The age of minority versus the age of majority is a slippery and sliding scale. The gun rights battlefront has been waging war on laws affecting those between the ages of 18 and 21, and has been seeking to overturn restrictions on a population the United States considers adults. The age of majority being 18 was at the conveyance of the U.S. government when it came to a draft to go to war, with the change going from 21 to 18. And when it suited the legislature, they made it so the voting age was changed from 21 to 18. The high court of Massachusetts recently ruled on the constitutionality of no possibility of parole for those under 21 and it’s a quagmire.


Massachusetts’ highest court ruled Thursday that it is unconstitutional to sentence anyone under age 21 to life in prison without the possibility of parole, extending a protection that previously applied only to juvenile offenders.

“Advancements in scientific research have confirmed what many know well through experience: the brains of emerging adults are not fully mature. Specifically, the scientific record strongly supports the contention that emerging adults have the same core neurological characteristics as juveniles have,” Supreme Judicial Court Chief Justice Kimberly Budd wrote in the court’s decision in the case of Commonwealth v. Sheldon Mattis.

Mattis was convicted of murder in the first degree and other charges for a killing that occurred in 2011 when he was 18 years old. He argued on appeal that he should be afforded the same chance at parole as offenders age 17 or younger.

The SJC ruled in 2013 that it was unconstitutional to sentence minors to life in prison without parole.

In a decision containing repeated citations to neuroscience and developmental psychology — as well as “precedent and contemporary standards of decency” — the SJC’s justices voted 4-3 to extend the same protection to offenders from age 18 through 20.

Is this part of a bigger plan with progressive policies to cast young adults as not adults in certain circumstances? The decision seems to be contrary to the push to lower the voting age to 16, but if we look at this from an eligibility stand point, we can see clear as day the implications when it comes to the Second Amendment.

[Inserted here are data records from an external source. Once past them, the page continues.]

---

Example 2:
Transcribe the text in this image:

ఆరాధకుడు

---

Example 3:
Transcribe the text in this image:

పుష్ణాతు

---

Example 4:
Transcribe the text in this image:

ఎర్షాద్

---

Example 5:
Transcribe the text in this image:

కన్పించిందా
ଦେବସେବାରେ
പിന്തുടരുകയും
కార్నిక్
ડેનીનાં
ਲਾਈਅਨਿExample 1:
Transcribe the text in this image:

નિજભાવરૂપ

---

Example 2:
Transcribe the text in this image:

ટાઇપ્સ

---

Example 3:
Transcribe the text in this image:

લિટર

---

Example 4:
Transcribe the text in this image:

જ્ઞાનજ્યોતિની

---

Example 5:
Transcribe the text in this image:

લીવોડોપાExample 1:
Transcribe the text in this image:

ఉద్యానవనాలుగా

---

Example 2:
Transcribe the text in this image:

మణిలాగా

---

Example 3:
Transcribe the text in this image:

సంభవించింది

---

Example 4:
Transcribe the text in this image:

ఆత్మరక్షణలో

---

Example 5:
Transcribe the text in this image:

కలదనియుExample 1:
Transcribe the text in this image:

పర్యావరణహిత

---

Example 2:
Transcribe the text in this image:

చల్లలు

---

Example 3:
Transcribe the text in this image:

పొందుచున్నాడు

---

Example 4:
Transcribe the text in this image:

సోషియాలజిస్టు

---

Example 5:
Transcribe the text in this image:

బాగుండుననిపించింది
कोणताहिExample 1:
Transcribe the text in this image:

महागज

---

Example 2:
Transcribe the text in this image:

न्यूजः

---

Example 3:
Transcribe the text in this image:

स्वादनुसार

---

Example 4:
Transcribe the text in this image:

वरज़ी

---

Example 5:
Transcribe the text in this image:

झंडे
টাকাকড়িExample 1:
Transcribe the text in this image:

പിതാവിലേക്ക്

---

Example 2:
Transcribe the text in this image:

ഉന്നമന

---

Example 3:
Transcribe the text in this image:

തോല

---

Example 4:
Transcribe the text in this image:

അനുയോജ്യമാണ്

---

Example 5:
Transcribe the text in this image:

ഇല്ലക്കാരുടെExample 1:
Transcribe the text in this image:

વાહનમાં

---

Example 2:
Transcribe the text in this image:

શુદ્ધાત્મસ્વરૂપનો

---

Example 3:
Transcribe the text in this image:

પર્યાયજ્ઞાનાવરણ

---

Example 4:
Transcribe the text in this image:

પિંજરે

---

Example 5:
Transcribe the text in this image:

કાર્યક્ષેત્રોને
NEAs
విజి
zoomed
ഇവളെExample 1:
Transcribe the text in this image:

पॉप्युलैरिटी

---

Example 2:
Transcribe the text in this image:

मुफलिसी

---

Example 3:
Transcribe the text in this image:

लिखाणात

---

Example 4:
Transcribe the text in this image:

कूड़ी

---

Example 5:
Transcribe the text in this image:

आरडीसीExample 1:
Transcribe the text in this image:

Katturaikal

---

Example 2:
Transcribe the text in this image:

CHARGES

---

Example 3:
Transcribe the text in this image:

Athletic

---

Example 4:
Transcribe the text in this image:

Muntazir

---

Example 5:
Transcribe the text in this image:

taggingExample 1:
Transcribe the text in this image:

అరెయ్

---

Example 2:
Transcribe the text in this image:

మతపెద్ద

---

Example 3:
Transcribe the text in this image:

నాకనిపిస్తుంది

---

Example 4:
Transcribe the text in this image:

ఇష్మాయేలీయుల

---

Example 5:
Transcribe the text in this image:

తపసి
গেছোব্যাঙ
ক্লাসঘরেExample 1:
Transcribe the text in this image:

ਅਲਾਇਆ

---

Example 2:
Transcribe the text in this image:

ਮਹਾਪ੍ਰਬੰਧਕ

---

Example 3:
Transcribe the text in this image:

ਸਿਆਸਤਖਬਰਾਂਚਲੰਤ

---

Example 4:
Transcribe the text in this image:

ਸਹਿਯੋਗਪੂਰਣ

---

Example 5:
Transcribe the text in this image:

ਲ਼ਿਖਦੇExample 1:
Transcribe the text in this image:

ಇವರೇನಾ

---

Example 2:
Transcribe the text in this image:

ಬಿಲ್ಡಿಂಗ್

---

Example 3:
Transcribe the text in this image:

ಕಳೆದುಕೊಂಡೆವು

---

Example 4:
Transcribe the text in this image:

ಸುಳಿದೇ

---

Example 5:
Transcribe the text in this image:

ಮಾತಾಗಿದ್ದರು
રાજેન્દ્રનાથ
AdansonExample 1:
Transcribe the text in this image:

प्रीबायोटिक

The age of majority, as noted earlier, has fluxed over the years as the lawmakers and executives saw fit. This seems to be no different. I get it, the judicial system is supposed to be blind to these political concepts – eye roll – but it’s not exactly like the Bay State has a great track record with how they handle people who are different. Plenty of witches hung from ropes when Massachusetts residents wanted things a certain way.

Looking at the bigger implications of this, the crux of why this is not really a good thing was best summed up in questioning the attorney representing Sheldon Mattis.

“We are the first and only in the country to say that people under 21 cannot be sentenced to life without parole must always have an opportunity to show they’ve been rehabilitated,” said Ruth Greenberg, one of the attorneys who argued the case.

“What do you say to family members whose loved ones have been murdered by somebody who was in that age group, 18 to 21, and might be angry with this decision?” 5 Investigates’ Brittany Johnson asked.

“It’s very hard to be a family member of a person who was murdered. Of course, it’s hard, it’s unbearable,” Greenberg replied. “The state doesn’t exact vengeance. The state does justice. And that’s what we’re seeing here now.”


The so-called “justice” that we’re supposed to be observing would allow monsters to be reintegrated into society. Personally, and while I’m rather libertarian, that does not mean I have to subscribe to all the precepts of the “party,” the conversation should be about seeing capital punishment come back into being en vogue, not about giving some of these irreversibly damaged humans a chance to return to society.

A friend and colleague so astutely pointed out to me that the murderers who perpetrated the Sandy Hook Shooting, the Parkland Shooting, and the Columbine Shooting would all be able to be repatriated with their freedom under this kind of a ruling. What about Dzhokhar Tsarnaev? Tsarnaev was convicted in the 2013 Boston Marathon bombing and sentenced to death in a Federal court which was upheld by the U.S. Supreme Court…he was 19 at the time of his crimes. What would the Ma. Supreme Court say about that?

Where are the blood dancers on this topic? Groups such as Moms Demand Action and Everytown should be lobbying to high heaven to see that the ruling gets appealed to a higher court. They should be filing amicus briefs, no?

We live in a society where reform and rehabilitation should be possible. And it is possible. But unfortunately there are some folks that will go a step too far by committing heinous crimes. No matter the age, there are criminals who have no business having freedom after committing certain crimes and sloppy judicial decisions like this one sends the wrong message. Then of course these are the bleeding hearts who would say in the same breath that these “non-adults” of that age group also shouldn’t be allowed to possess firearms. I think there’s an agenda.